Print the rows from the line containing "Letra y acordes de Porque" through the line containing "Više kataloga iz kategorije", both included, exactly as they appear. Leave the pictures out.

SOURCE DATA:
* * * * *
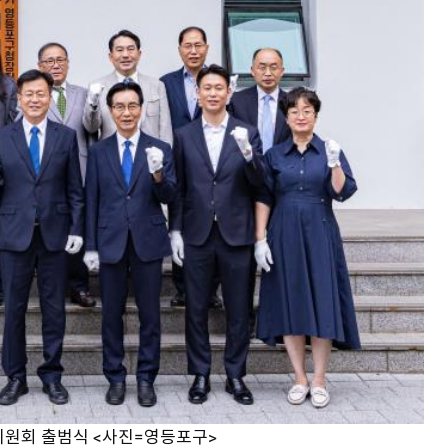
원회 출범식 <사진=영등포구>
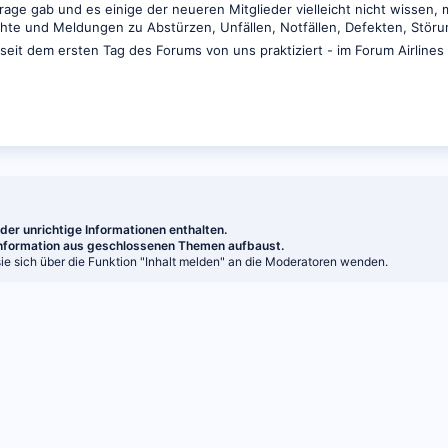
ge gab und es einige der neueren Mitglieder vielleicht nicht wissen, m
chte und Meldungen zu Abstürzen, Unfällen, Notfällen, Defekten, Stör
seit dem ersten Tag des Forums von uns praktiziert - im Forum Airline
er unrichtige Informationen enthalten.
 Information aus geschlossenen Themen aufbaust.
e sich über die Funktion "Inhalt melden" an die Moderatoren wenden.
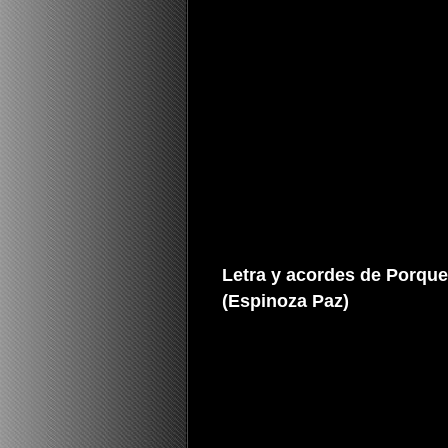
Letra y acordes de Porque
(Espinoza Paz)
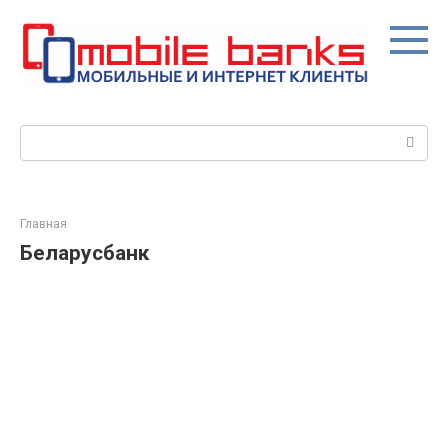
Перейти
к
контенту
Поиск:
Главная
Беларусбанк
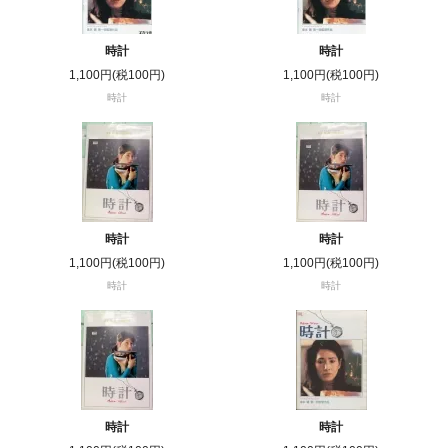
時計
時計
1,100円(税100円)
1,100円(税100円)
時計
時計
時計
時計
1,100円(税100円)
1,100円(税100円)
時計
時計
時計
時計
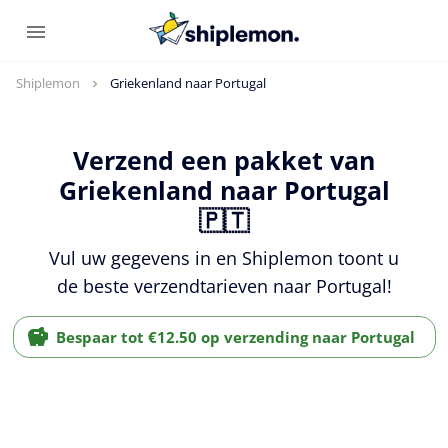
Shiplemon
Griekenland naar Portugal
Verzend een pakket van
Griekenland naar Portugal
🇵🇹
Vul uw gegevens in en Shiplemon toont u
de beste verzendtarieven naar Portugal!
Bespaar tot €12.50 op verzending naar Portugal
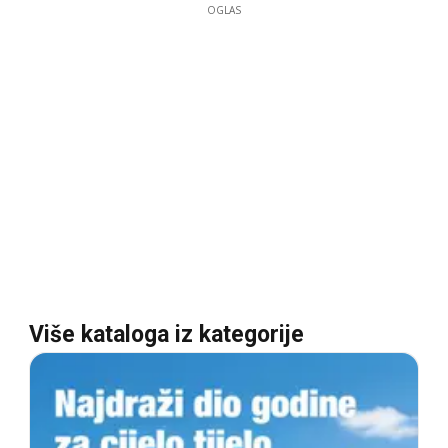
OGLAS
Više kataloga iz kategorije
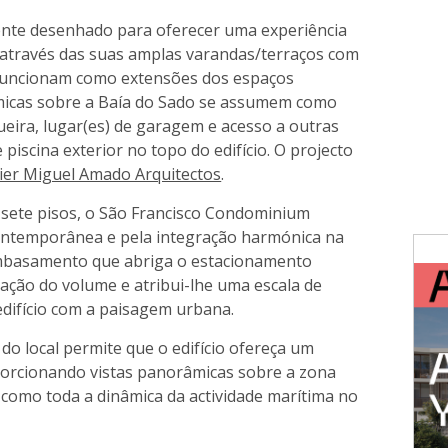
nte desenhado para oferecer uma experiência
, através das suas amplas varandas/terraços com
 funcionam como extensões dos espaços
âmicas sobre a Baía do Sado se assumem como
ueira, lugar(es) de garagem e acesso a outras
piscina exterior no topo do edifício. O projecto
lier Miguel Amado Arquitectos
.
sete pisos, o São Francisco Condominium
contemporânea e pela integração harmónica na
mbasamento que abriga o estacionamento
zação do volume e atribui-lhe uma escala de
edifício com a paisagem urbana.
do local permite que o edifício ofereça um
porcionando vistas panorâmicas sobre a zona
m como toda a dinâmica da actividade marítima no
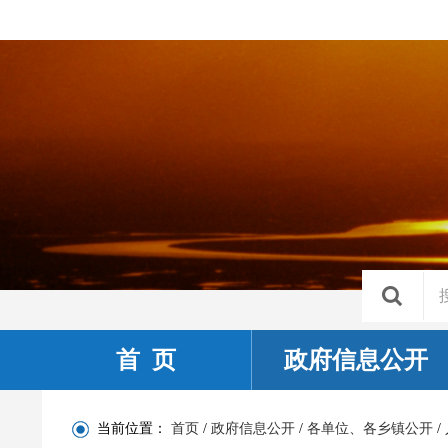
首 页
政府信息公开
当前位置：
首页
/
政府信息公开
/
各单位、各乡镇公开
/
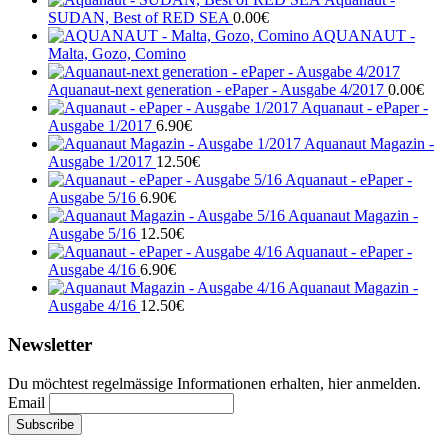
SUDAN, Best of RED SEA
0.00
€
AQUANAUT -
Malta, Gozo, Comino
Aquanaut-next generation - ePaper - Ausgabe 4/2017
0.00
€
Aquanaut - ePaper -
Ausgabe 1/2017
6.90
€
Aquanaut Magazin -
Ausgabe 1/2017
12.50
€
Aquanaut - ePaper -
Ausgabe 5/16
6.90
€
Aquanaut Magazin -
Ausgabe 5/16
12.50
€
Aquanaut - ePaper -
Ausgabe 4/16
6.90
€
Aquanaut Magazin -
Ausgabe 4/16
12.50
€
Newsletter
Du möchtest regelmässige Informationen erhalten, hier anmelden.
Email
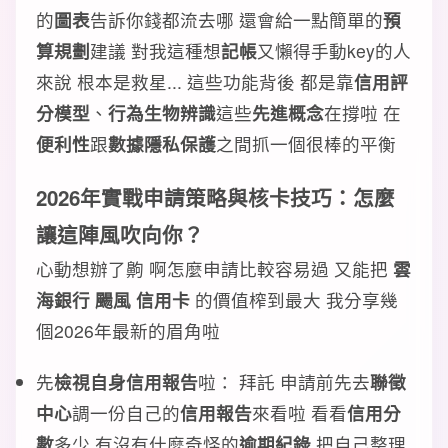
的
圖表
告訴你錢都流去哪 還會給一點簡單的
預
算規劃
建議 對我這種想
記帳
又懶得手動key的人
來說 根本是救星... 這些功能背後 都是靠
信用評
分模型
、
行為生物辨識
這些
先進概念
在撐啦 在
便利性
跟
數據隱私保護
之間抓一個很棒的平衡
2026年實戰
申請策略
與
核卡技巧
：怎麼
讓這陣風吹向你？
心動想辦了齁 啊怎麼申請比較容易過 又能把
雲
海銀行 颺風 信用卡
的價值榨到最大 我分享幾
個2026年最新的眉角啦
先
檢視自身信用報告
啦： 拜託 申請前先去
聯徵
中心
調一份自己的
信用報告
來看啦 看看
信用分
數
多少 有沒有什麼奇怪的
逾期紀錄
把自己整理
* * * * *
OUTPUT BELOW:
Letra y acordes de Porque
(Espinoza Paz)
Перейти
к
контенту
Поиск:
Главная
Беларусбанк
時計
時計
1,100円(税100円)
1,100円(税100円)
時計
時計
時計
時計
1,100円(税100円)
1,100円(税100円)
時計
時計
時計
時計
Shiplemon
Griekenland naar Portugal
Verzend een pakket van
Griekenland naar Portugal
🇵🇹
Vul uw gegevens in en Shiplemon toont u
de beste verzendtarieven naar Portugal!
Bespaar tot €12.50 op verzending naar Portugal
OGLAS
Više kataloga iz kategorije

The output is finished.